We can see that democracy, equality, socialism, diversity, consumerism, bureaucracy, and technology are all failingus. This says that our “solutions” to the problem of nature — inequality, bullying, criminality, tyranny — are in fact not solutions and that instead we have to pay more attention to why nature is the way it is.

It makes sense to call this approach “naturalism” because it is based in natural order more than human individual autonomy. In doing so, it rejects The Enlightenment,™ but it takes something from the modern time as well: a desire to stop trying to force people to obey moral codes.

In the bigger loop of history, we have learned that genetic characteristics are innate and control much of what we do, so some people are good, some are bad, and most are somewhere in the middle. We cannot force people to behave, only rank them by their quality.

The old narrative said that we all had to obey the same dogma to be equal, and whoever was most slavish in reciting the propaganda and exhibiting the signal behaviors won. The new narrative says that those who instinctively achieve good rise above the rest, so we should pay attention to reality and see how to be good.

This rejects the idea of equality, which is that we have to be nice to everyone even if these people are parasitic douchebags. Shopkeepers loved this rule because it meant more customers; religion wanted to mold these people into perfect moral agents; democracy wanted to make these interchangeable cogs into identically-stamped robots who would enforce the narrative of democracy.

Humanity is changing.
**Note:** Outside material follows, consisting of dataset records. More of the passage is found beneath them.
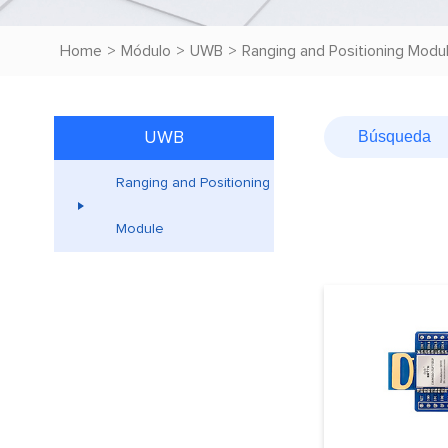
Home
>
Módulo
>
UWB
>
Ranging and Positioning Modu
UWB
Ranging and Positioning
Module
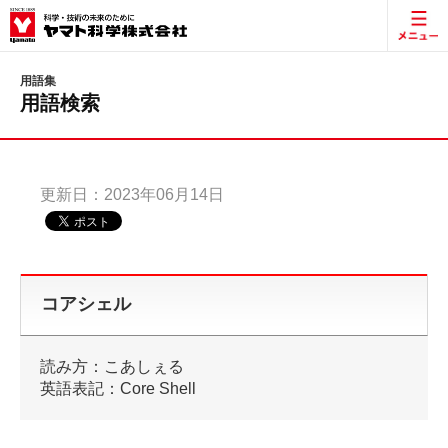
用語集
用語検索
更新日：2023年06月14日
コアシェル
読み方：こあしぇる
英語表記：Core Shell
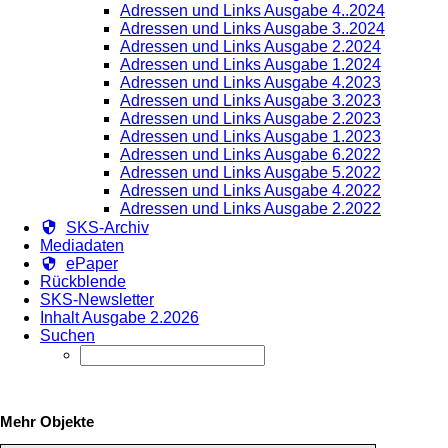
Adressen und Links Ausgabe 4..2024
Adressen und Links Ausgabe 3..2024
Adressen und Links Ausgabe 2.2024
Adressen und Links Ausgabe 1.2024
Adressen und Links Ausgabe 4.2023
Adressen und Links Ausgabe 3.2023
Adressen und Links Ausgabe 2.2023
Adressen und Links Ausgabe 1.2023
Adressen und Links Ausgabe 6.2022
Adressen und Links Ausgabe 5.2022
Adressen und Links Ausgabe 4.2022
Adressen und Links Ausgabe 2.2022
SKS-Archiv
Mediadaten
ePaper
Rückblende
SKS-Newsletter
Inhalt Ausgabe 2.2026
Suchen
Mehr Objekte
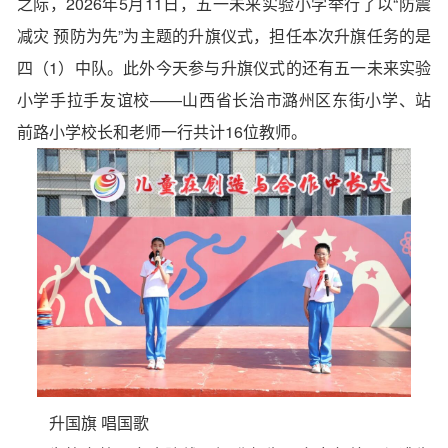
之际，2026年5月11日，五一未来实验小学举行了以“防震
减灾 预防为先”为主题的升旗仪式，担任本次升旗任务的是
四（1）中队。此外今天参与升旗仪式的还有五一未来实验
小学手拉手友谊校——山西省长治市潞州区东街小学、站
前路小学校长和老师一行共计16位教师。
升国旗 唱国歌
We are — as often is the case — losing sight of old illusions, and entering a new age with what we now know. We realize now that we are on a quest for our own sanity instead of obedience, and that we need a working form of civilization instead of the moribund one in which we find ourselves.

Our new narrative says that our goal is not social, as in “socializing with friends and influencing potential customers,” at all, but within. We need to become sane, adapt to reality, and strive for the good. Those who do this win and everyone benefits from having them in power.

In this way, our new narrative makes society into a game that people can win, instead of what is basically a negative goal, in that you obeyed in order to not lose but other than a few billionaires, no one really “wins.”

History will quickly turn as the continuing failure of democracy, market socialism, civil rights, and consumerism becomes too obvious to ignore. We, those who woke up first, need to be there with a new story that people can follow to guide them out of this abyss.